### Task set
#1 In the Adventure Week post, in which town did the writer get the pocket knife?
#2 Write a continuation of the Adventure Week post, picking up after its last line.

### Text excerpt
'''

Adventureland!,  General Lunacy

Out of the Wild

I hereby dub this week Adventure Week, seeing as I am bored and very over this heat wave in SoCal, and I want to go on an adventure more than I want a coconut popsicle right now, and BELIEVE ME, do I ever want a coconut popsicle right now. I also thought it would make a nice addendum to Shark Week. So buckle up and enjoy as I take you places you probably don’t want to go, because you aren’t depraved as I admittedly am…

Adventure Week: Better than Shark Week!

Do you know what I love, what I am just a sucker for, what gets me all excited and it probably shouldn’t?  No, it’s not something naughty. Please pull your minds out the gutter people, I’m trying to have an adult conversation here. And once again, by “adult,” I do not mean x-rated. *Sigh*

So T.V. programs about survival in the wilderness are kind of a thing with me.

I know, I know, completely random and seemingly a little out of character – for those who don’t know me very well. I come across as bookish, cultured, possibly medicated and maybe a little very wacko. But no, I am a barbarian at heart. A wild savage who carries a pocket knife in her purse.*

[*Fact. I always have a pocket knife with me, because you never know when you’re going to need one. It’s a beautifully carved wood-handled knife I got in Nontron, France, a town that specializes in crafting knives. It’s come in handy many times, like at baby/bridal showers for cutting ribbons or when I need to cut up an apple or cheese, or just when I need to threaten someone because they won’t take me seriously, and there are no readily available knives. I am my father’s daughter; he always carried one, and it always seemed to save the day, so I guess there’s one lesson I absorbed. PARENTING WIN.  The only time I leave home without a knife is when I go to sporting events or through airport security. Because I have standards. Also, they confiscate those suckers.]

I’ve watched Survivor since its inception because it was a family tradition to eat tacos and discuss strategy, survival skills, and the general merits (e.g., hot or not) of each player. The idea of surviving off the land, without modern conveniences like tacos, running water or tampons, and really taking a juicy bite out of life at its rawest just makes me want to quit my job and go native. Like Lord of the Flies, with fewer children/pig’s heads on spikes, and Robinson Crusoe, without the boring discussion of fencing for a sheep farm and the Anglo-centrist post-colonial subtext.

Mike and I started watching this show from the Discovery Channel called Out of the Wild on Netflix, because I’m cheap and won’t let him get cable. I am now addicted to said show. The basic premise is a group of people from all walks of life are dropped off in the middle of NOWHERE, Venezuela, provided with maps and enough food to get them to their first destination where they can hunt, and they basically go on this grueling designated hike through some of the most gnarly terrain on the planet. Poisonous insects, flesh-eating jungle cats, unstable inclines, starvation – they face all of these on an hourly basis, running on no sleep because it’s the ever-loving rain forest during the wet season so they’re constantly freezing/soaking wet. It’s not a contest so they don’t win anything, they’re all just doing it for deeply personal reasons; most are unhappy with their lives as cogs in the corporate machinery.

Naturally, I love it.

'''

### Exercise data

'''

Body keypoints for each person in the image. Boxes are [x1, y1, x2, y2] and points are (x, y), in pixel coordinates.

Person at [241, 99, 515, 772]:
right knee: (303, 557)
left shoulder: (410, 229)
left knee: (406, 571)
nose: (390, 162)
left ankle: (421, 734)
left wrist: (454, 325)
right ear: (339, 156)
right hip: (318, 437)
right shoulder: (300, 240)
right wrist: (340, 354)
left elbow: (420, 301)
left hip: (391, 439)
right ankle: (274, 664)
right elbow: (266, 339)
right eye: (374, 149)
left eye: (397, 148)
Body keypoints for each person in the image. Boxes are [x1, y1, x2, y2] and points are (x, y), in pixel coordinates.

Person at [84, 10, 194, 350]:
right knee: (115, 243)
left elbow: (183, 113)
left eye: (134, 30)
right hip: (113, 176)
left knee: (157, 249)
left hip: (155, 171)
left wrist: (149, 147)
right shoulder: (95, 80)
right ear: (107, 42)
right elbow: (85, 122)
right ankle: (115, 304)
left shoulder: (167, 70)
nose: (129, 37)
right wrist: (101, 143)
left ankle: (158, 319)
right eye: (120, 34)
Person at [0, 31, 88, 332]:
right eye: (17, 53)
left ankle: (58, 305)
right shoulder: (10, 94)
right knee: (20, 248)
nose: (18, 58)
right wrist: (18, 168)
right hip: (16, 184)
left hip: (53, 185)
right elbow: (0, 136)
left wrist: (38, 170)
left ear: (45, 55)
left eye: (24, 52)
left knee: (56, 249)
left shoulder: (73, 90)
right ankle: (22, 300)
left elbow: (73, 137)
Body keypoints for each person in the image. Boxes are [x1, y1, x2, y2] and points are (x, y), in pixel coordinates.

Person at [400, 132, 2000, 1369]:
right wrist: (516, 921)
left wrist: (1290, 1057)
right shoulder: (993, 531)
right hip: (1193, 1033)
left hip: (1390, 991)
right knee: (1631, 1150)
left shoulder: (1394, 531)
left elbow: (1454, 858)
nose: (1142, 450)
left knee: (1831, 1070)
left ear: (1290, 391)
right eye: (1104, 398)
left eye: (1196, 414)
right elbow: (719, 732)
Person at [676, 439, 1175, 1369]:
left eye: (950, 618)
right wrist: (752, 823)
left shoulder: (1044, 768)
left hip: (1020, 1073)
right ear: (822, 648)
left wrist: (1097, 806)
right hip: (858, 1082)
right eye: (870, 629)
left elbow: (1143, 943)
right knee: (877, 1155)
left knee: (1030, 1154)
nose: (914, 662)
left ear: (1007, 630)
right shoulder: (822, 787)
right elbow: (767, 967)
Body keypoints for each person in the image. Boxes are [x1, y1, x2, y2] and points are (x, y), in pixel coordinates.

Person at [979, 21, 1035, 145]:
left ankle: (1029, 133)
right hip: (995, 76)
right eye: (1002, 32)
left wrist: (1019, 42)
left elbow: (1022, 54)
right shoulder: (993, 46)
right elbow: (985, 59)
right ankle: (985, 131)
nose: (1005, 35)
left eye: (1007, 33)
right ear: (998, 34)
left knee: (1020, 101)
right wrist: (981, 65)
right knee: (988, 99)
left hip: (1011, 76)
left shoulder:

'''

### Answers to the tasks
#1 Nontron, France.

#2
Why, why do I love to watch people roughing it to the extreme, finding larvae to eat for breakfast and not sleeping because of torrential tropical rains? What about a man grabbing for a poisonous Bushmaster by its neck gets me jumping like a pot-bellied redneck at a NASCAR race? I’m a student of Fine Arts, this sort of tomfoolery shouldn’t appeal to me so much.

Theories, anyone?

Maybe everyday life is so tame and monotonous that I need some exposure to a more visceral way of experiencing this earth.  Maybe it’s a primal force within me, the urge to survive entirely on my own without contemporary American society’s extra thick cushion to ensure I never run out of ANYTHING I could possibly ever need or want (or don’t want, for that matter). Maybe it’s a way to share experiences with more of humankind, who have lived without cars, grocery stores or electricity for the majority of human history.

Or yea, maybe I’m crazy. I’m open to suggestions from the audience, and will further explore this topic as the week continues.

In any case, as if you all didn’t think I was loopy enough; some of the guys at work mentioned Bear Grylls (a.k.a., my hero) last week, and let’s just say, I was more pumped than a person ought to be at the idea of squeezing water out of elephant dung.

I almost put the picture of him eating a raw fish on here. You’re welcome.

Return for more Adventure tomorrow!

10 Comments

  • Shannon Fielding

    Nothing abnormal about watching those shows. Maybe it’s an adrenalin rush from wondering, “How are they going to survive this?” that you enjoy. Or, the personal dynamics between people in difficult circumstances. Throw in a hot guy, and what’s not to like? I don’t think I could do something like that, just to see if I could survive. They say curiosity killed the cat, but in this case, the cat could kill the curious!

  • Karen

    I am the same way when it comes to watching shows like that. I think it is a some sort of instinct. I had never heard of out of the wild, but I will be checking that out tonite.

  • Erica Schatz

    Maybe it’s because we’re stuck in this South Bay bubble where nature is lacking? I’ve never watched Out of the Wild, but having Netflix, I think I’m gonna have to start now. 🙂 Looking forward to the rest of Adventure Week!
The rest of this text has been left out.